Turkish Journal of Pediatric Surgery

Mehmet Saraç1, Ünal Bakal1, Tugay Tartar1, Mustafa Tamer Gürbaz1, Mehmet Ruhi Onur2, Ahmet Kazez1

1Fırat Üniversitesi Tıp Fakültesi Çocuk Cerrahisi, Elazığ
2Fırat Üniversitesi Tıp Fakültesi Radyodiyagnostik Anabilim Dalı, Elazığ

Keywords: Testis, torsion, detorsion

Abstract

Objective: Testicular torsion is a urological emergency, most frequently occurring in the newborns and at the puberty. Its most frequent morbidities are the loss of testis and infertility. This study aimed to present preliminary clinical and radiological results of detorsion in testicular torsion.

Material and Methods: Seventeen patients who were treated in our clinic for testicular torsion between January 2007 and December 2012 were analyzed retrospectively. Scrotal doppler ultrasonography (US) findings, surgical results and early follow-up were recorded.

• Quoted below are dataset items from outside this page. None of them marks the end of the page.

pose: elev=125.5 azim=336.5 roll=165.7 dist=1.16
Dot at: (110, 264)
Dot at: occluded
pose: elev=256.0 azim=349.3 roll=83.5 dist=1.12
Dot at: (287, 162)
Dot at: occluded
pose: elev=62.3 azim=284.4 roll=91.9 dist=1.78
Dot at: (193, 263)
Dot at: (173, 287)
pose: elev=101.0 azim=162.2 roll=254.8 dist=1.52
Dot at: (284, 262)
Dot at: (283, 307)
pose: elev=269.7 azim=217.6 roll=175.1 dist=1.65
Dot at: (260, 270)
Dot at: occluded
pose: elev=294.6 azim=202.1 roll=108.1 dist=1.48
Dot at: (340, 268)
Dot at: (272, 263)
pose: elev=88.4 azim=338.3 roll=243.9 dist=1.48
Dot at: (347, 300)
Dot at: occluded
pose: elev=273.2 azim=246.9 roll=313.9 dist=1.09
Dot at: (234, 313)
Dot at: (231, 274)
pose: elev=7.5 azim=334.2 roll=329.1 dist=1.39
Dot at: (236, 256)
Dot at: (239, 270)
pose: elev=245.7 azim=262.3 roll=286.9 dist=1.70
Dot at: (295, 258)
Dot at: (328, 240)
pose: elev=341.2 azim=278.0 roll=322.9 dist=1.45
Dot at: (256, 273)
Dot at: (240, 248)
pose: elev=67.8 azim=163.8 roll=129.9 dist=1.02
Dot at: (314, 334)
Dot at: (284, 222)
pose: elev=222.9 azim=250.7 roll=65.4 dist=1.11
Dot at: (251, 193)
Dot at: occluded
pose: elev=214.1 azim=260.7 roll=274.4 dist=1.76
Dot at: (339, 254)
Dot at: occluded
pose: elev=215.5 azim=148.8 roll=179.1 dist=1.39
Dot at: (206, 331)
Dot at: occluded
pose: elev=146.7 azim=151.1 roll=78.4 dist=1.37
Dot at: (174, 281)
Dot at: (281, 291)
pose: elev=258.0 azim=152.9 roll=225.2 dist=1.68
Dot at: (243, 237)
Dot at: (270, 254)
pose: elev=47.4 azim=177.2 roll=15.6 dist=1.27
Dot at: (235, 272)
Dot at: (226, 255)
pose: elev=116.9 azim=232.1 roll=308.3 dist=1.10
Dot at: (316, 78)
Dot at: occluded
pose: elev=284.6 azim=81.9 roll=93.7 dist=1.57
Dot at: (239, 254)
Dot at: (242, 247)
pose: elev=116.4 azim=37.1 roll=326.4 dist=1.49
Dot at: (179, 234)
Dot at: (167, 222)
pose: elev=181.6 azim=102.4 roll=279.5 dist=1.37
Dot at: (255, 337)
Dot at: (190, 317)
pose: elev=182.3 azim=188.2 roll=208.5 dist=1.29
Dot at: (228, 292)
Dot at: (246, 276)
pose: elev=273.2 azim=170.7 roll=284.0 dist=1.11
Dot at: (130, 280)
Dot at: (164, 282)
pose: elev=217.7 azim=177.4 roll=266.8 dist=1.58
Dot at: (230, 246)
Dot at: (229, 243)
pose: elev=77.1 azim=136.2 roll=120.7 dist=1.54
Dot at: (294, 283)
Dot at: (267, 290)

Results: The mean age of the patients was 8,5 years (range: 1 day - 15 years), and three of them were newborns. The mean time at admission was 23 hours (range: 6 hours - 3 days). The most frequent symptoms were testicular pain and swelling, and vomiting. Scrotal doppler US was descriptive in all patients. Four (23 %) patients had orchiectomy while 13 had detorsion and fixation. The contralateral testis was also fixated in all patients. A 3-year mean follow up period revealed reduction in the testis size in 5 patients (38 %) and atrophy in one (8 %) patient, in 13 patients who had detorsion. Patients with atrophied testes were admitted late and had a torsion more than 360 degrees.

Conclusion: Detorsion and fixation may not cause significant changes in testicular volumes and blood supply if the patient is admitted within 24 hours and the torsion isn’t more than 360 degrees. Although orchiectomy is frequently performed in newborn testicular torsion, detorsion and fixation may be used as an alternative management in adolescents.